**PROBLEM:**
Retype only what runs from the line with "[518,168,549,180] each ->" through the end of the entries, exactly and in full, but omit any picture you find.

**DATASET EXTRACT:**
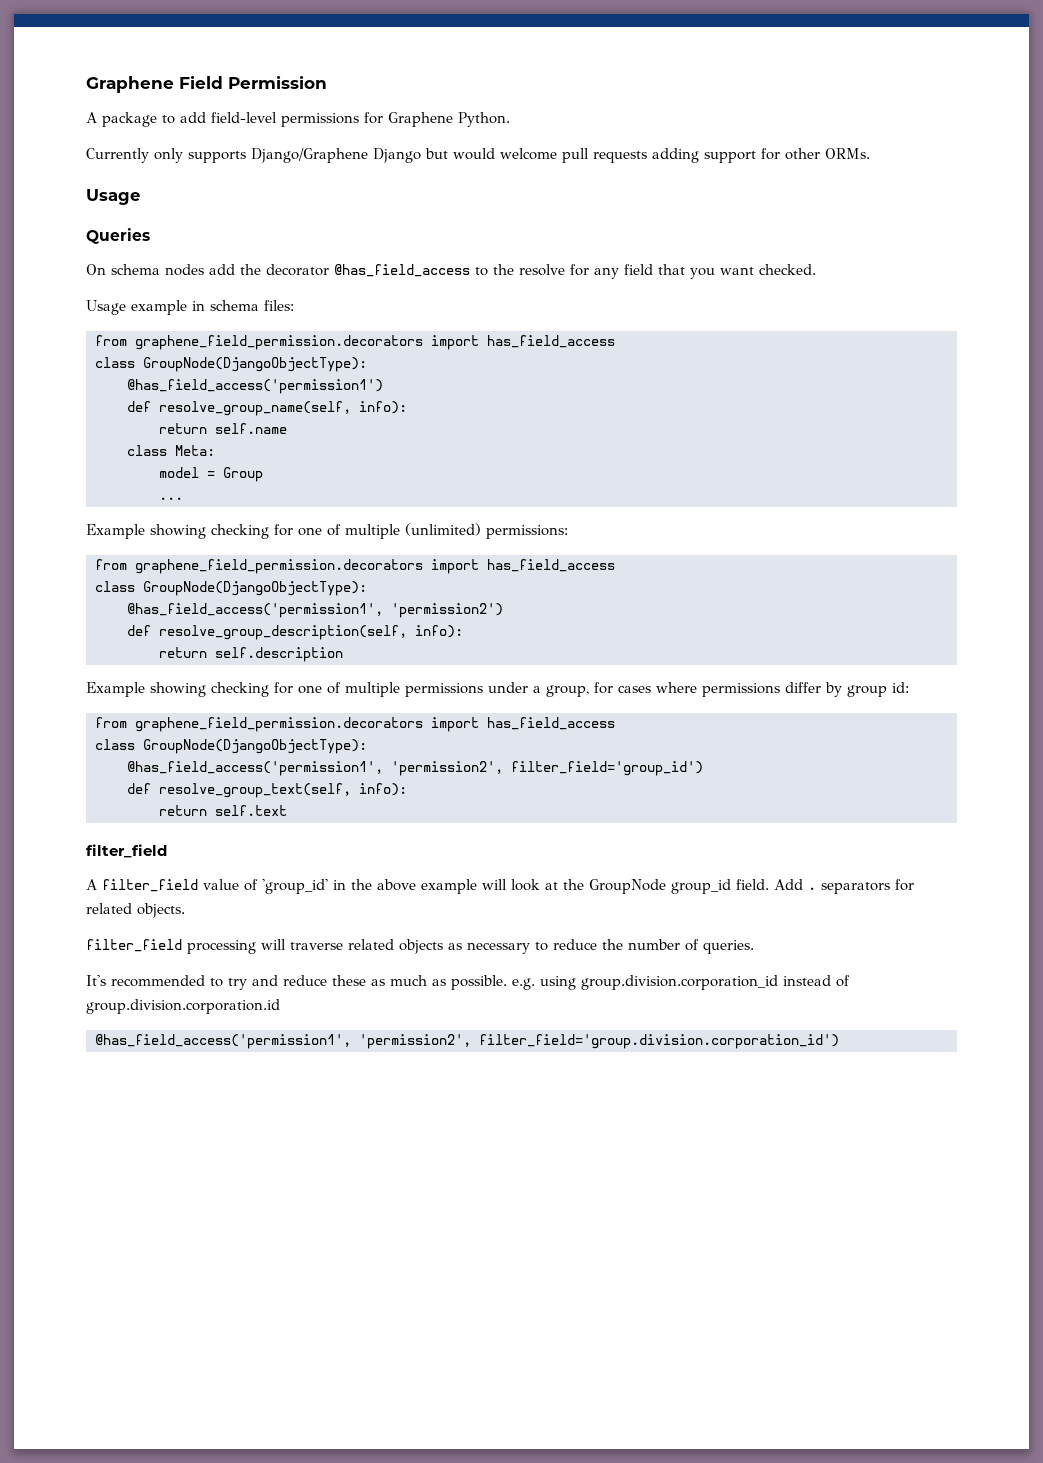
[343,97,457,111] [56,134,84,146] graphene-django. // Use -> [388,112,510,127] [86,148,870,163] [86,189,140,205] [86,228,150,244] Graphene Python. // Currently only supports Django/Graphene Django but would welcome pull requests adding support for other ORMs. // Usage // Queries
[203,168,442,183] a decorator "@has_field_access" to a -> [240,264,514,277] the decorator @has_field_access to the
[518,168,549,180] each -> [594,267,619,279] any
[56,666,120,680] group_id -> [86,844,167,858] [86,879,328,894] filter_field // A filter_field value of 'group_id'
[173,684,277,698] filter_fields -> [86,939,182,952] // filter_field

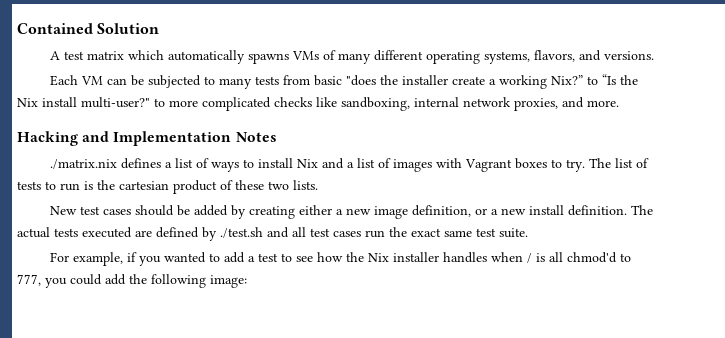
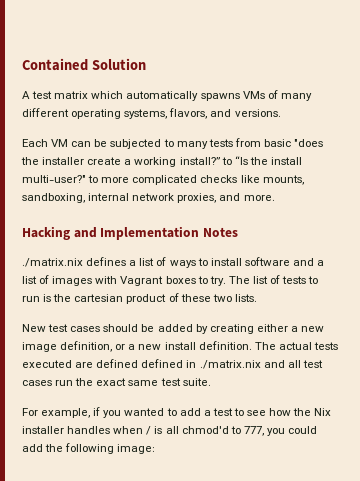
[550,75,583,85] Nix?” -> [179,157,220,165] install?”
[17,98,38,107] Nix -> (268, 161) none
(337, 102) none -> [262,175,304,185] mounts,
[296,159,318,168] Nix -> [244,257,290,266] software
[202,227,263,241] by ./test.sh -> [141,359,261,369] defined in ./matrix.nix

**SOLUTION TO THE EXERCISE:**
[518,168,549,180] each -> [594,267,619,279] any
[56,666,120,680] group_id -> [86,844,167,858] [86,879,328,894] filter_field // A filter_field value of 'group_id'
[173,684,277,698] filter_fields -> [86,939,182,952] // filter_field

[550,75,583,85] Nix?” -> [179,157,220,165] install?”
[17,98,38,107] Nix -> (268, 161) none
(337, 102) none -> [262,175,304,185] mounts,
[296,159,318,168] Nix -> [244,257,290,266] software
[202,227,263,241] by ./test.sh -> [141,359,261,369] defined in ./matrix.nix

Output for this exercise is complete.